In Bricker v. Sceva Speare Hosp., 111 N.H. 276, 281 A.2d 589, cert. denied, 404 U.S. 995 (1971), the plaintiff litigated the issue of whether the hospital’s failure to reappoint him was improper. This court upheld the Trial Court’s (Johnson, J.) finding that the plaintiff was a “disruptive force” at Sceva Speare and that the hospital’s decision was “not arbitrary, capricious or unreasonable.” Id. at 280-81, 281 A.2d at 593. The plaintiff subsequently filed a motion for a new trial on the basis of newly discovered evidence; namely, the twelve pages of minutes. After a hearing on the motion and consideration of the “extensive” documentation filed by the plaintiff, the Superior Court (Johnson, J.) denied the motion, finding that the evidence was “not of such a character that a different result will probably be reached at a new trial.... [The documents are] not likely to change the fundamental findings of the original trial.” We read this *167finding as precluding the plaintiffs claim that the unavailability of the minutes affected his ability to prove the reasons for his failure to gain reappointment. That question was fairly litigated and cannot be raised again in this context.

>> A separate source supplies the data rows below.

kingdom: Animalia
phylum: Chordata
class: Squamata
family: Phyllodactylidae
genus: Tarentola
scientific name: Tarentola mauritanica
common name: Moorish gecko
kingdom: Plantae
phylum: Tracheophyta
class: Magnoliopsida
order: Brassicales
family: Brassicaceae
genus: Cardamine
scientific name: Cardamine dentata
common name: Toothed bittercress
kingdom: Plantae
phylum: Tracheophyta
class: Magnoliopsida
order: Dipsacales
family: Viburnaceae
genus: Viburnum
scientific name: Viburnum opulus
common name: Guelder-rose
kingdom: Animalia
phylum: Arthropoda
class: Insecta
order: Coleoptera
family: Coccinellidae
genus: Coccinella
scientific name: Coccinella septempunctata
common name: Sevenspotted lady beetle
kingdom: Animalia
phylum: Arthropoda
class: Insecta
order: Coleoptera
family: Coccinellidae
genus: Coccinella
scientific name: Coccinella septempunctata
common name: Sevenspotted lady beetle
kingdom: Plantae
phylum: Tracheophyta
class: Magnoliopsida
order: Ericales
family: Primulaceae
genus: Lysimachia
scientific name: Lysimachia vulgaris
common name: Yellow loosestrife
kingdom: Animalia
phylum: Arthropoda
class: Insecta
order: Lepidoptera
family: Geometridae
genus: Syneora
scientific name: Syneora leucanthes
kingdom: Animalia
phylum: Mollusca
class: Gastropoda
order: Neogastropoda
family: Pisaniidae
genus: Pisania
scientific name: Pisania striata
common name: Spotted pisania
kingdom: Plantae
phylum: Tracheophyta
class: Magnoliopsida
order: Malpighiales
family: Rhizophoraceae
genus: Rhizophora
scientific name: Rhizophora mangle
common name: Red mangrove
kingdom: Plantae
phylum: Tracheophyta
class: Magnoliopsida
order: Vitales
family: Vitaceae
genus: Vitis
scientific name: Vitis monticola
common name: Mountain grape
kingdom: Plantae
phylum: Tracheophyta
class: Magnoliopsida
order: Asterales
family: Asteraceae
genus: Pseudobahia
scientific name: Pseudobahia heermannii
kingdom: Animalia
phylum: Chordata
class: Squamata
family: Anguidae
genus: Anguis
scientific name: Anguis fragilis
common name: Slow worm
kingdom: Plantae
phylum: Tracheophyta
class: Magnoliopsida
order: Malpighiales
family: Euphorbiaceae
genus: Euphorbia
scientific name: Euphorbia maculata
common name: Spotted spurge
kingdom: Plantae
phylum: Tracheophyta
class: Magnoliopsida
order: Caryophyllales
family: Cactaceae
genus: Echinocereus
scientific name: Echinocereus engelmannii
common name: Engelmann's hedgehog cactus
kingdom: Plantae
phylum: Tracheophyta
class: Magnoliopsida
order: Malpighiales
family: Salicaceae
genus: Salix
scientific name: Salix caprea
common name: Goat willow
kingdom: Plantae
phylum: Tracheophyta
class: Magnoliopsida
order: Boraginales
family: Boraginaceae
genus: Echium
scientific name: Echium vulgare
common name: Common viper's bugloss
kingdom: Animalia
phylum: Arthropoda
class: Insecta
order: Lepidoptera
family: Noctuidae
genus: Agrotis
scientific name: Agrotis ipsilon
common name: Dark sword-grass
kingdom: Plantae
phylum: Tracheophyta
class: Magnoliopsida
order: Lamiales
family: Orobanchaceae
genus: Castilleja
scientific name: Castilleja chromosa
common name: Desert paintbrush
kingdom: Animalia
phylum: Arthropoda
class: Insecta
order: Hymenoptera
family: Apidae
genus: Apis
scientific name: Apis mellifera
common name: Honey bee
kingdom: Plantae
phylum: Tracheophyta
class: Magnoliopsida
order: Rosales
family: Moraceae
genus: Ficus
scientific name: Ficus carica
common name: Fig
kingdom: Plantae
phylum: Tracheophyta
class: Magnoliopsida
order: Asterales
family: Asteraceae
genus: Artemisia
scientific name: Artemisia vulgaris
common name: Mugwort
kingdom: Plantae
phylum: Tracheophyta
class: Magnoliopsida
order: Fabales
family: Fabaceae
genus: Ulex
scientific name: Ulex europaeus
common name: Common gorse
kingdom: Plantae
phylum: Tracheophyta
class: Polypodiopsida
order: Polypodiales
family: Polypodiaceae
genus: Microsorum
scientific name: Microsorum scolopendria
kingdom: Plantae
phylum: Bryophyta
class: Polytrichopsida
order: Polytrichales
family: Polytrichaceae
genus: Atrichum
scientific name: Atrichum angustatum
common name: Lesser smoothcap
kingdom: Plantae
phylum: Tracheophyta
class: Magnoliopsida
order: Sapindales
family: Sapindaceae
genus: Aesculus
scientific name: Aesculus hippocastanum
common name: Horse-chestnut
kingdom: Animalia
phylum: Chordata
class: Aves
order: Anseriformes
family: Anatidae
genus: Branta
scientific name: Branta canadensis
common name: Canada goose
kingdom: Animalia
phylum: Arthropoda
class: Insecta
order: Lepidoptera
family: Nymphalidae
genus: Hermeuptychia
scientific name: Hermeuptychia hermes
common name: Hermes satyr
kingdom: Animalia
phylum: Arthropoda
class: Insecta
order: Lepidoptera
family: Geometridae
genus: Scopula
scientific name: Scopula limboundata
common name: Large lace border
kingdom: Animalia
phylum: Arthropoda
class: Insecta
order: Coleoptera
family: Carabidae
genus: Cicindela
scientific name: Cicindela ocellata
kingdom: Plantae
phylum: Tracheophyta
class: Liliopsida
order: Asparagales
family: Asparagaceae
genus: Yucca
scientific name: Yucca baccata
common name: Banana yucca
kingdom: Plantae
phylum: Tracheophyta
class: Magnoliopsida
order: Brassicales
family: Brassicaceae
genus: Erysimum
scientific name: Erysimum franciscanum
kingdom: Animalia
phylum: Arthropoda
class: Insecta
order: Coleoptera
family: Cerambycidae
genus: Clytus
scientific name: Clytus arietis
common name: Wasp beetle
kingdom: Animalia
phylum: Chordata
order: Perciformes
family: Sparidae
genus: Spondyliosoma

No unfairness has resulted from Dr. Bricker’s failure to discover the minutes until 1978. The equitable considerations that govern the operation of the discovery rule and the fraudulent concealment rule, see Shillady, 114 N.H. at 323, 320 A.2d at 639, dictate that these rules not be applied to prevent the running of the statute of limitations in this case. The plaintiffs’ cause of action accrued more than six years before they filed the writ and is therefore barred by the statute of limitations.

Affirmed.

Brock, Batchelder, Souter, and Johnson, JJ., did not sit; Dalianis, Gray, O’Neil and Manias, JJ., superior court justices, sat by special assignment under RSA 490:3; all concurred.